*Gösterilen Metin:*
%%

Emsal Mahkeme Kararı Kayseri Bölge Adliye Mahkemesi 6. Hukuk Dairesi 2021/2035 E. 2021/2232 K. 23.12.2021 T.

Görüntülediğiniz mahkeme kararı henüz kesinleşmemiştir. Yararlı olması amacıyla eklenmiştir.

T.C.
KAYSERİ
BÖLGE ADLİYE MAHKEMESİ
6. HUKUK DAİRESİ
DOSYA NO: 2021/2035
KARAR NO: 2021/2232
T Ü R K M İ L L E T İ A D I N A
B Ö L G E A D L İ Y E M A H K E M E S İ K A R A R I
İNCELENEN KARARIN
MAHKEMESİ: KAYSERİ 2. ASLİYE TİCARET MAHKEMESİ
TARİHİ: 02/02/2021
NUMARASI: 2019/290 E. 2021/76 K.

%%

*Gösterilen Veriler:*
%%

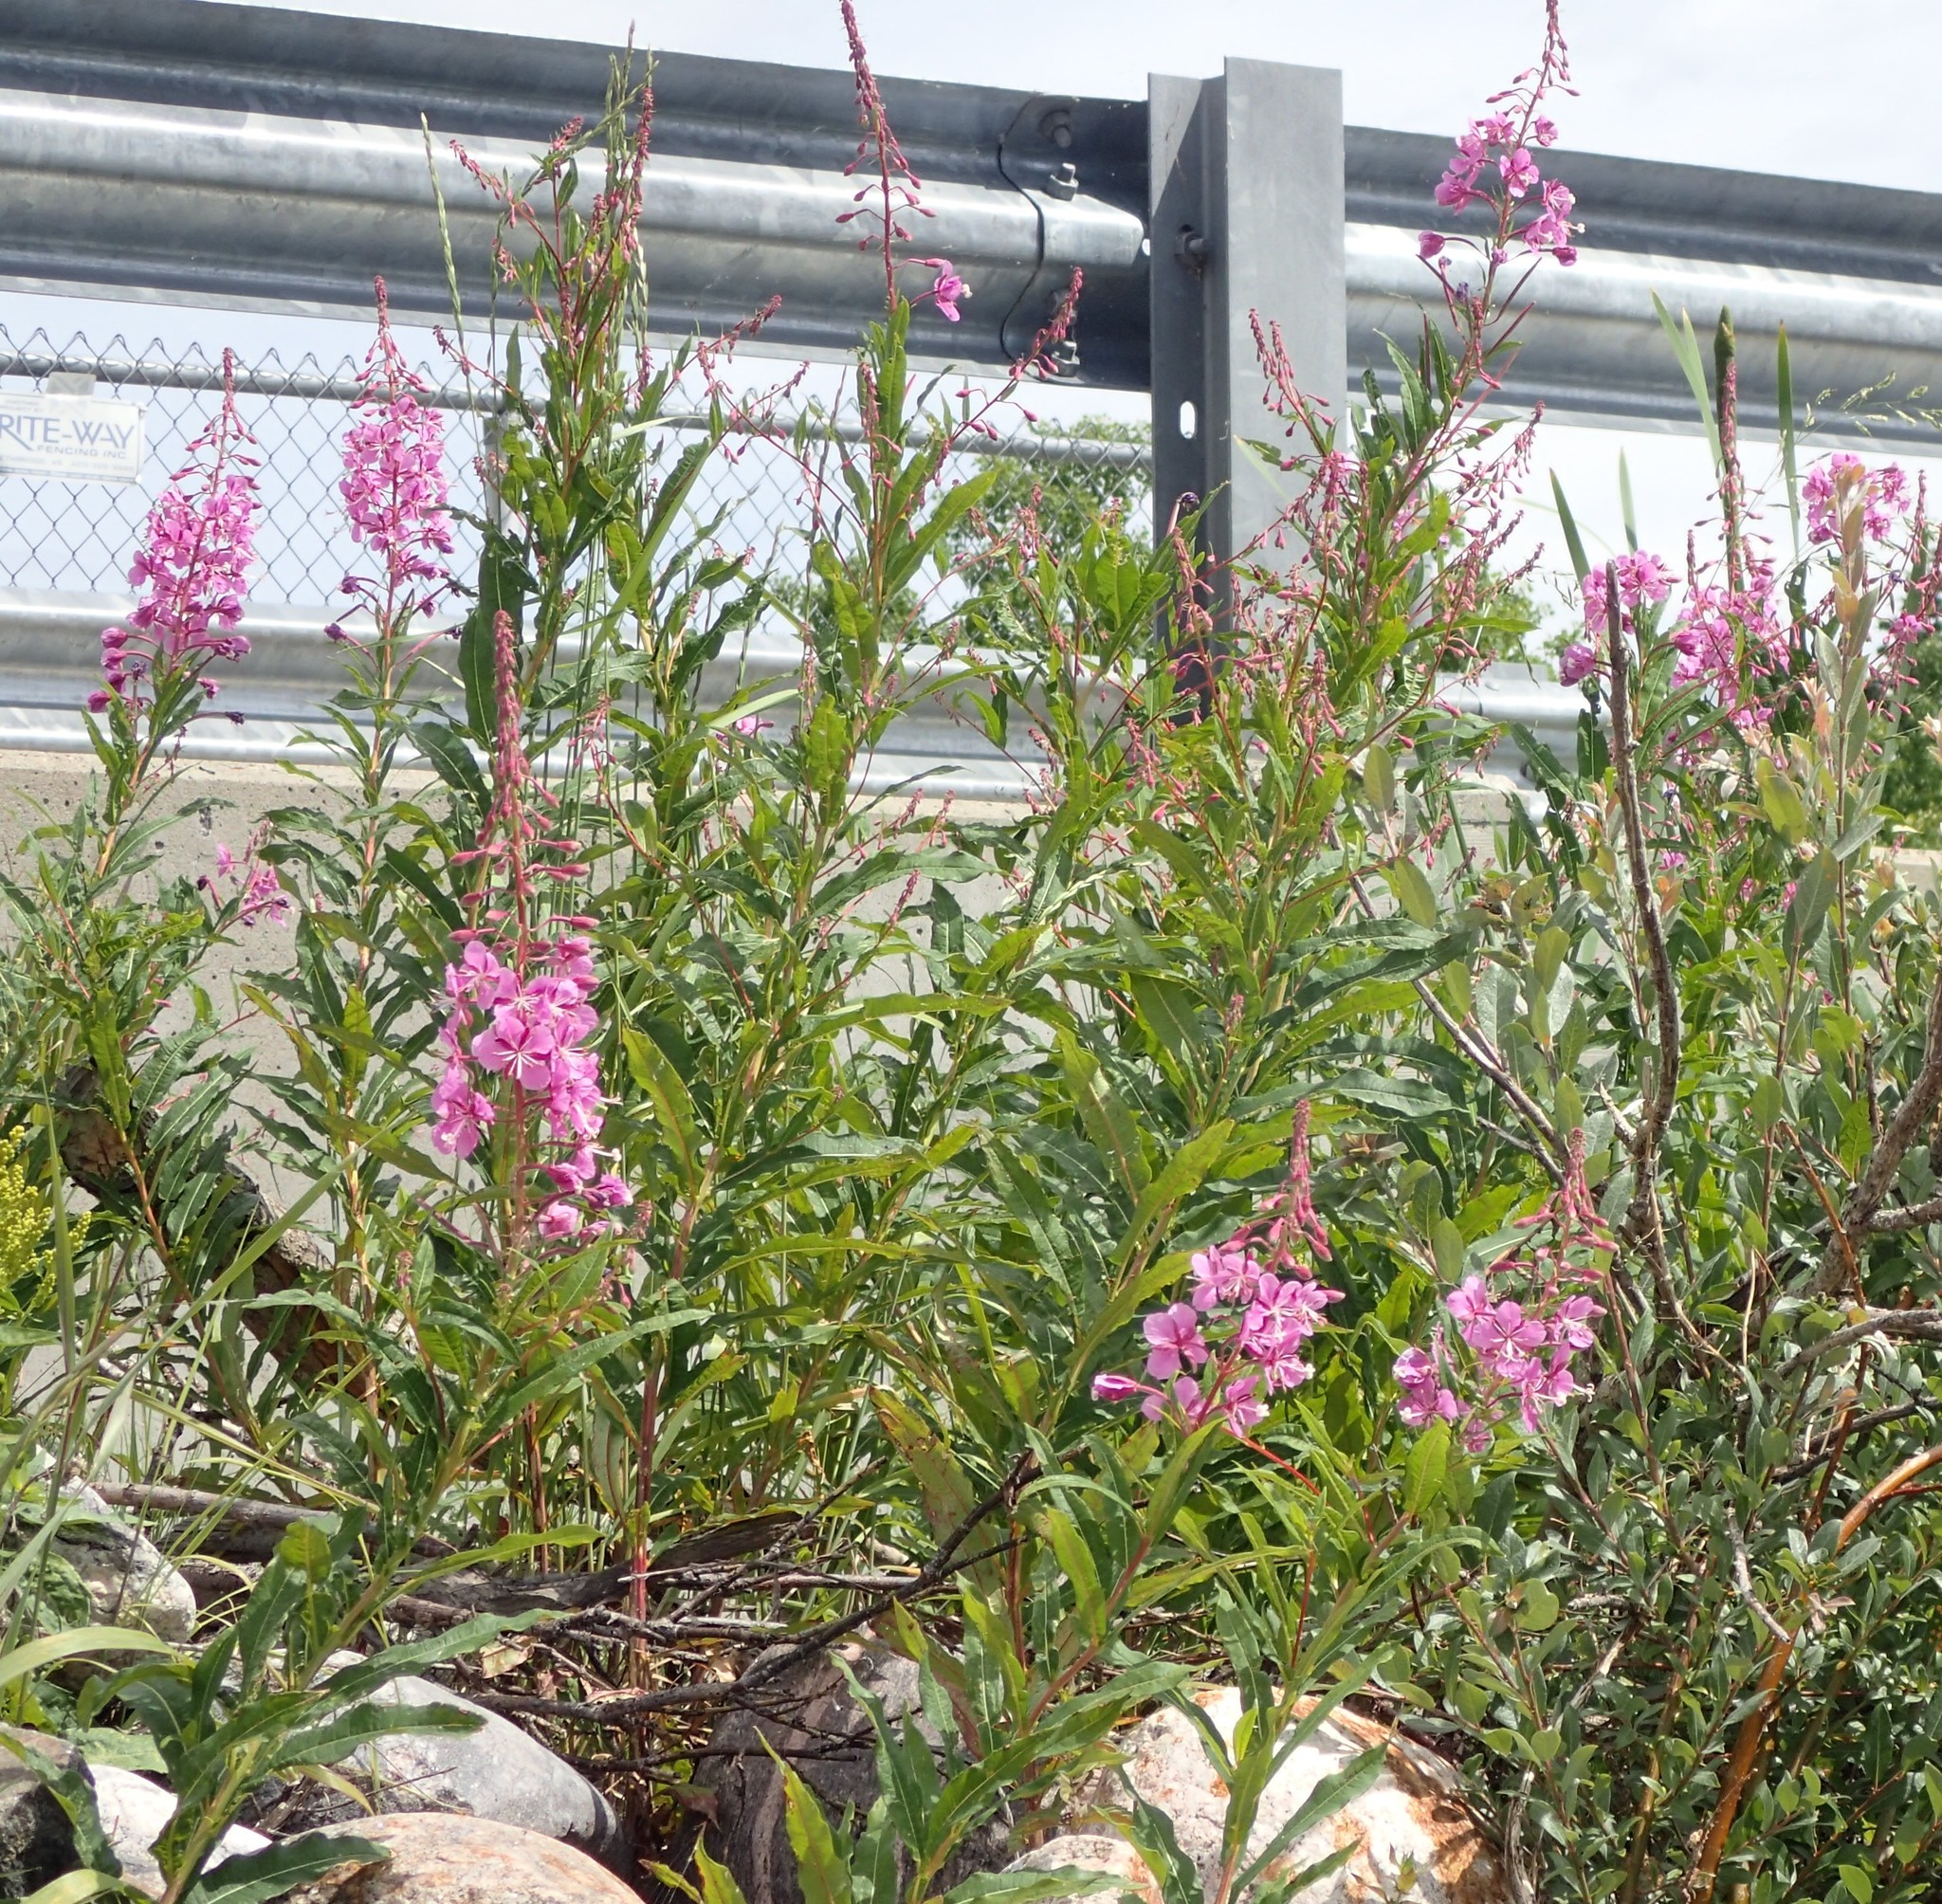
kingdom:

%%

*Görev Listesi:*
[1] Mahkeme kararı metnine göre incelenen kararı hangi mahkeme vermiş?
[2] Mahkeme kararı metninin "Görüntülediğiniz mahkeme kararı" ifadesinden "E. 2021/76 K." ifadesine kadar olan kısmını, "KAYSERİ" yerine "ANKARA" yazarak değiştirin ve yeniden verin.

*Görev Sonuçları:*
[1] Kayseri 2. Asliye Ticaret Mahkemesi.

[2]
Görüntülediğiniz mahkeme kararı henüz kesinleşmemiştir. Yararlı olması amacıyla eklenmiştir.

T.C.
ANKARA
BÖLGE ADLİYE MAHKEMESİ
6. HUKUK DAİRESİ
DOSYA NO: 2021/2035
KARAR NO: 2021/2232
T Ü R K M İ L L E T İ A D I N A
B Ö L G E A D L İ Y E M A H K E M E S İ K A R A R I
İNCELENEN KARARIN
MAHKEMESİ: ANKARA 2. ASLİYE TİCARET MAHKEMESİ
TARİHİ: 02/02/2021
NUMARASI: 2019/290 E. 2021/76 K.